In the previous peak year of 2008, the total production of packaging materials in Hungary amounted to 880 thousand tons. A significant decrease followed suit in the wake of the economic crisis, the figure falling back to 820 million tons by 2011. In 2012, production started to rise steeply again, reaching 1,146,311 tons. The dimensions of this expansion might also be accounted for changes in the methodology of calculation, given that such a leap was not justified by economic developments.


Decoupling trends

There is only a limited pool of indicators available that would enable us to judge whether economic growth can be decoupled from changes in material use and the environmental impact. The picture in Hungary is quite contradictory.


Renewable energy production

The use of renewable energy sources is very low in Hungary. We are only slowly approach the target, and there is a considerable delay compared to neighbouring countries as well. In fact, it is only the production rate of biomass-based energy that is significant, the use of other energy resources is minimal.
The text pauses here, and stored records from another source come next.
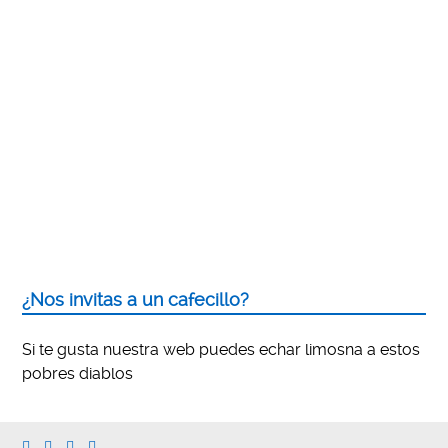
¿Nos invitas a un cafecillo?
Si te gusta nuestra web puedes echar limosna a estos
pobres diablos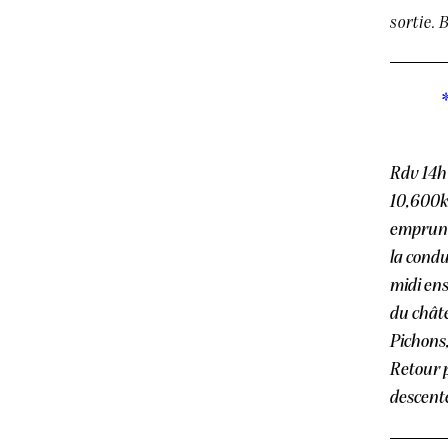
sortie. 
Rdv 14h
10,600km
emprunte
la condu
midi ens
du châte
Pichons,
Retour p
descent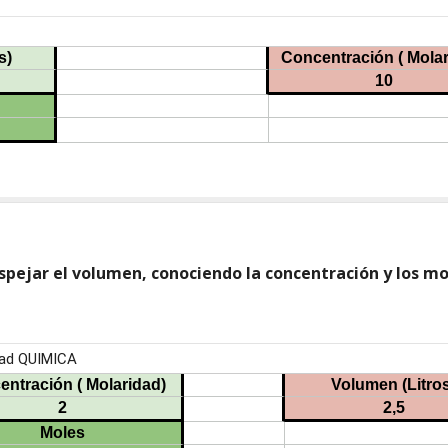
spejar el volumen, conociendo la concentración y los mo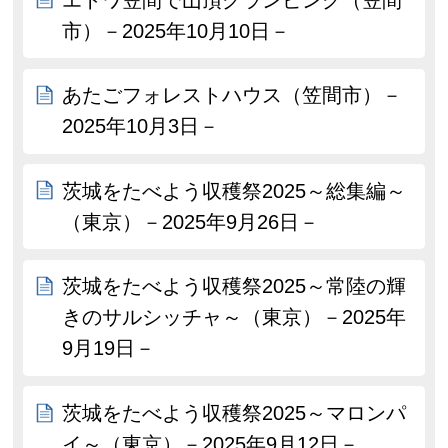
市）－2025年10月10日－
あたごフォレストハウス（笠間市）－
2025年10月3日－
茨城をたべよう収穫祭2025～総集編～
（東京）－2025年9月26日－
茨城をたべよう収穫祭2025～常陸の輝
きのサルシッチャ～（東京）－2025年
9月19日－
茨城をたべよう収穫祭2025～マロンパ
イ～（東京）－2025年9月12日－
The government seems to be expressly blocking the exploitation of the country’s solar and wind power generating potential, obviously due to the construction of the new nuclear power plant blocks.


Organic farming

Until the mid-2000-s (and especially after the National Agro-environmental Programme was launched in 2002), the number of organic farmers and the area of land cultivated by them increased significantly in Hungary. At the height of this process, over 130 thousand hectares of land were cultivated organically, and there were nearly 1,600 controlled agricultural producers. However, since 2004, there has been a decline and fluctuations both in terms of the size of the controlled land and the number of controlled producers. The decline has been especially spectacular since 2009, mainly due to the transformation of the regulatory system and the structure of subsidies. If we add the fact that Hungary is among the very last in Europe in terms of the share of area of land under organic farming,  the 'results' thus achieved are clearly disappointing: in 2012, there were about 1560 organic producers cultivating 130.6 thousand hectares, being roughly equivalent to the figures from a decade earlier. The decrease observed in Hungary is unparalleled and unprecedented both in Europe and in the narrower Carpathian region.
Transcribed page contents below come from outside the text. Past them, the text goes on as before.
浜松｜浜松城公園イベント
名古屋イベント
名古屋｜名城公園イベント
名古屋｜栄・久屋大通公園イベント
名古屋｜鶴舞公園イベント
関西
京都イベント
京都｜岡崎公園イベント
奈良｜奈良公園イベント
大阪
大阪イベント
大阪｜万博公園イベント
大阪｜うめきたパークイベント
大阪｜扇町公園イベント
Under optimal circumstances, organic farming should be focused on high (or higher) added value, local produce and producers directly benefiting producers from sales. In Hungary, however, it is instead about producing organic livestock feed and other agricultural raw materials, complemented by the fact that fallows, grasslands, reeds and other unused land is often reclassified as organic farmland for the sake of increased subsidies, unintentionally embellishing the statistical data.
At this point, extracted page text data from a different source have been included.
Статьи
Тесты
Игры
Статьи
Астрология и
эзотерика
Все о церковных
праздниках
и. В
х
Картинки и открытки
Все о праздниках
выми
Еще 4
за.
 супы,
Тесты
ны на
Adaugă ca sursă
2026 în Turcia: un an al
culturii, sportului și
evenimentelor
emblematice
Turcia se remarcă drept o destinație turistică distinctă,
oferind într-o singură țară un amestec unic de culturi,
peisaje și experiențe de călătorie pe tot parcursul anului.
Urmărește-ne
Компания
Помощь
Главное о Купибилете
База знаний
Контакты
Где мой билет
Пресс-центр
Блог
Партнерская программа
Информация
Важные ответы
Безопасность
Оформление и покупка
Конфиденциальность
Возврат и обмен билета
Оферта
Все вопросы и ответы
In terms of so-called organic animal husbandry, 75% of the organic livestock is cattle. Including the buffalo (933 livestock units or 4.2% of the total portfolio) the share of ruminants (17607 units) is 79.2% of the total organic animal stock (22216 livestock units). The vast majority of this stocks lives within the bounds of national parks (for gene preservation and presentation purposes), not involved in food production at all. To make things worse, the size of livestock in ecological animal husbandry is continuously decreasing (except for poultry). Particularly impressive is the decline of organic beekeeping, which used to be one of the success stories of the organic livestock sector in Hungary.